Work item: The answer should be each line of the records that contains the word "Breakfast"; please copy them all.

Page images and extracted text:

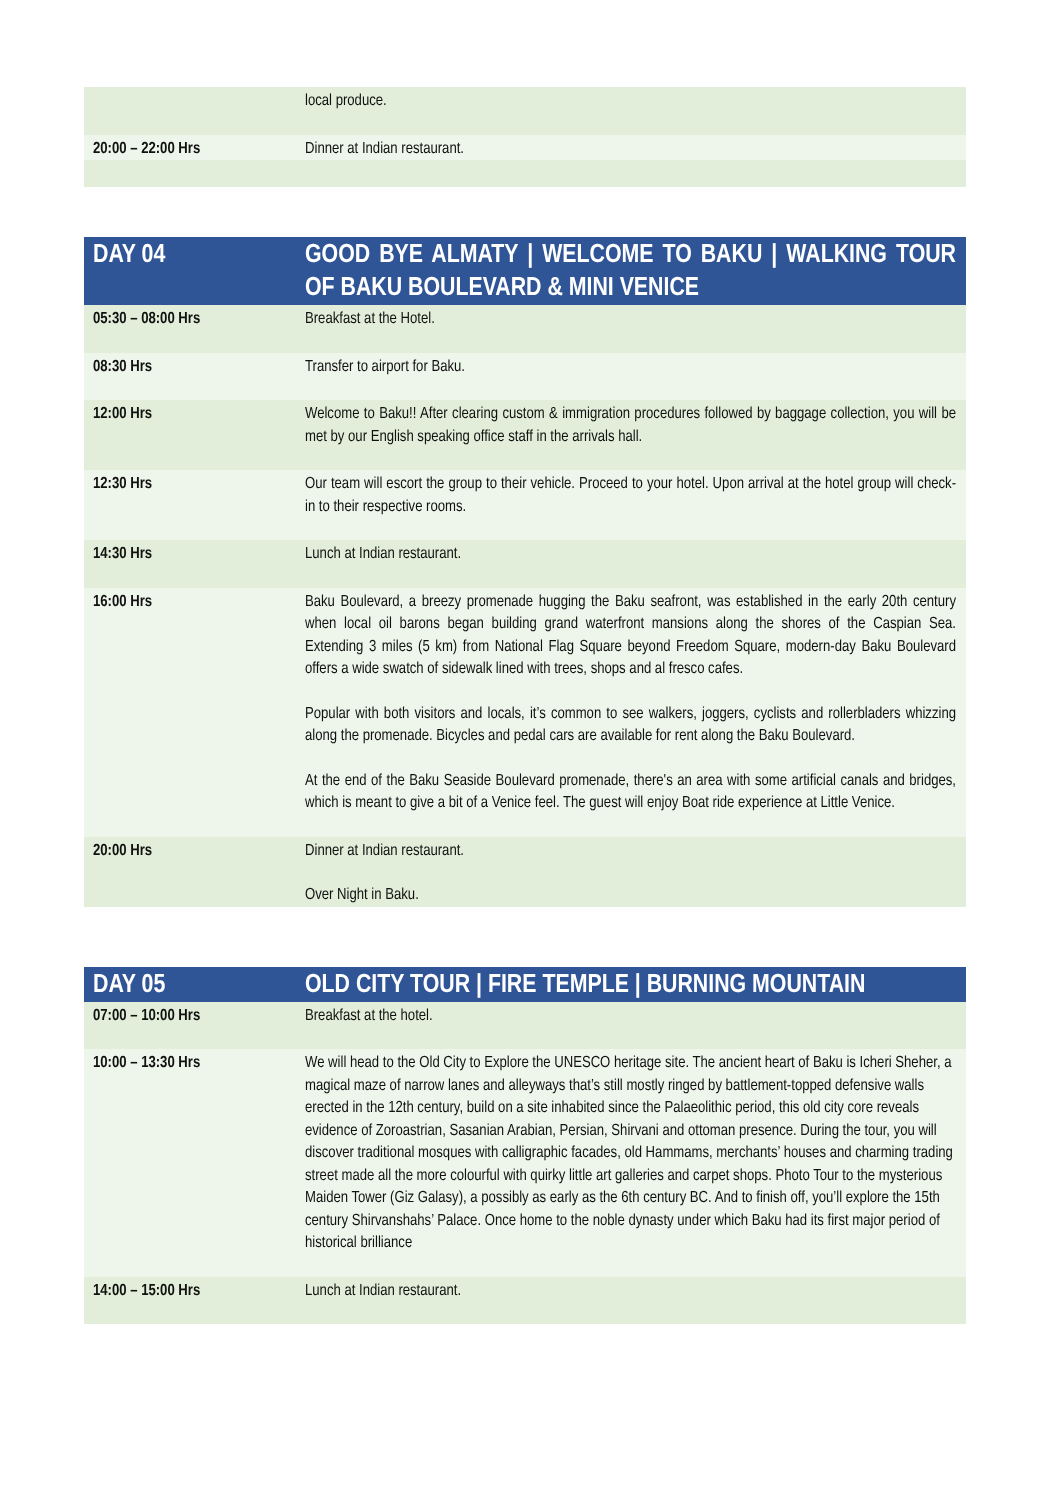| | local produce. |
| 20:00 – 22:00 Hrs | Dinner at Indian restaurant. |
| DAY 04 | GOOD BYE ALMATY / WELCOME TO BAKU / WALKING TOUR OF BAKU BOULEVARD & MINI VENICE |
| 05:30 – 08:00 Hrs | Breakfast at the Hotel. |
| 08:30 Hrs | Transfer to airport for Baku. |
| 12:00 Hrs | Welcome to Baku!! After clearing custom & immigration procedures followed by baggage collection, you will be met by our English speaking office staff in the arrivals hall. |
| 12:30 Hrs | Our team will escort the group to their vehicle. Proceed to your hotel. Upon arrival at the hotel group will check-in to their respective rooms. |
| 14:30 Hrs | Lunch at Indian restaurant. |
| 16:00 Hrs | Baku Boulevard, a breezy promenade hugging the Baku seafront, was established in the early 20th century when local oil barons began building grand waterfront mansions along the shores of the Caspian Sea. Extending 3 miles (5 km) from National Flag Square beyond Freedom Square, modern-day Baku Boulevard offers a wide swatch of sidewalk lined with trees, shops and al fresco cafes. Popular with both visitors and locals, it’s common to see walkers, joggers, cyclists and rollerbladers whizzing along the promenade. Bicycles and pedal cars are available for rent along the Baku Boulevard. At the end of the Baku Seaside Boulevard promenade, there's an area with some artificial canals and bridges, which is meant to give a bit of a Venice feel. The guest will enjoy Boat ride experience at Little Venice. |
| 20:00 Hrs | Dinner at Indian restaurant. Over Night in Baku. |
| DAY 05 | OLD CITY TOUR / FIRE TEMPLE / BURNING MOUNTAIN |
| 07:00 – 10:00 Hrs | Breakfast at the hotel. |
| 10:00 – 13:30 Hrs | We will head to the Old City to Explore the UNESCO heritage site. The ancient heart of Baku is Icheri Sheher, a magical maze of narrow lanes and alleyways that’s still mostly ringed by battlement-topped defensive walls erected in the 12th century, build on a site inhabited since the Palaeolithic period, this old city core reveals evidence of Zoroastrian, Sasanian Arabian, Persian, Shirvani and ottoman presence. During the tour, you will discover traditional mosques with calligraphic facades, old Hammams, merchants’ houses and charming trading street made all the more colourful with quirky little art galleries and carpet shops. Photo Tour to the mysterious Maiden Tower (Giz Galasy), a possibly as early as the 6th century BC. And to finish off, you’ll explore the 15th century Shirvanshahs’ Palace. Once home to the noble dynasty under which Baku had its first major period of historical brilliance |
| 14:00 – 15:00 Hrs | Lunch at Indian restaurant. |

Task response:
| 05:30 – 08:00 Hrs | Breakfast at the Hotel. |
| 07:00 – 10:00 Hrs | Breakfast at the hotel. |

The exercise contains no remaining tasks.